Die menschliche Wachstumswirtschaft existiert seit etwa 150 bis 200 Jahren. Sie funktioniert nach dem Prinzip: immer schneller auf der Einbahnstraße in die Sackgasse. Metalle, Kohle, Öl und Mineralien werden in zunehmender Geschwindigkeit ausgegraben, zu Produkten verarbeitet und nach kurzer Nutzungsphase als Müll abgelagert. Dabei entstehen Stoffe, die für Lebewesen hochgradig giftig sind, das Wasser langfristig verschmutzen und fruchtbaren Boden vernichten. Unzählige Tier- und Pflanzenarten sind binnen wenigen Jahrzehnten ausgestorben – und so erodieren auch die Lebensgrundlagen für viele andere. Dass das auf Dauer nicht funktioniert, begreift jedes Kind.

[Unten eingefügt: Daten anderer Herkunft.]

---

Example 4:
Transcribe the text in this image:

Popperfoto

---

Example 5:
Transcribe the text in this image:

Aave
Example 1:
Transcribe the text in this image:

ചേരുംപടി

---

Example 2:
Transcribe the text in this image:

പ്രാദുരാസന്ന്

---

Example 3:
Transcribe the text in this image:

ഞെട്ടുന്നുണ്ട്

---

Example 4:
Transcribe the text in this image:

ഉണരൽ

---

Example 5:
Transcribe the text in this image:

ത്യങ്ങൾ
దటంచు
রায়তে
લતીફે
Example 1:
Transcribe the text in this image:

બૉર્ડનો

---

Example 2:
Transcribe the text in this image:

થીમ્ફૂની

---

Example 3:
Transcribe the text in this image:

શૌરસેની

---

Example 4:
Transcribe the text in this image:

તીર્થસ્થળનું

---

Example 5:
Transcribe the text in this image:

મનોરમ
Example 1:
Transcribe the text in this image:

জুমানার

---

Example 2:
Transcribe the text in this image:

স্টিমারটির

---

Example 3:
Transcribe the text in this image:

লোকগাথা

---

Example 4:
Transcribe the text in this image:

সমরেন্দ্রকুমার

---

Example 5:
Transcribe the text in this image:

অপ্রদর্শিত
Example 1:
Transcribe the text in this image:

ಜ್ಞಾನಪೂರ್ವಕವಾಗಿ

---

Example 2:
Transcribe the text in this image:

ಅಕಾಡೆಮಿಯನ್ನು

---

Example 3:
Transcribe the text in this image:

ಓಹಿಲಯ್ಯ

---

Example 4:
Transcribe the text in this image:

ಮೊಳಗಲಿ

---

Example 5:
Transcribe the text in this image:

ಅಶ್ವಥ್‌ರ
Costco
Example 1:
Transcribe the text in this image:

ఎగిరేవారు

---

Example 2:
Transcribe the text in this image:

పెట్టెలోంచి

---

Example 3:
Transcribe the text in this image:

Seit etwa 35 Jahren läuft eine Diskussion über Nachhaltigkeit. Die immer dominantere Wirtschaft soll zwei Gegenpole bekommen: Umwelt und Soziales. Dieses Konstrukt ist im Ansatz falsch. Es hat keinen Sinn, das Zerstörungswachstum als gegeben hinzunehmen und dessen Produkte nur etwas sauberer machen und gerechter verteilen zu wollen. Die Mitwelt ist die Basis – die menschliche Lebensweise muss sich in die planetaren Grenzen einfügen. Sonst geht die Erdgeschichte bald ohne uns weiter. Die Natur wird überleben und kreative Lösungen auch in den Bereichen finden, wo wir vieles ausgelöscht haben. Etwas zu ändern liegt im Eigeninteresse des Homo sapiens.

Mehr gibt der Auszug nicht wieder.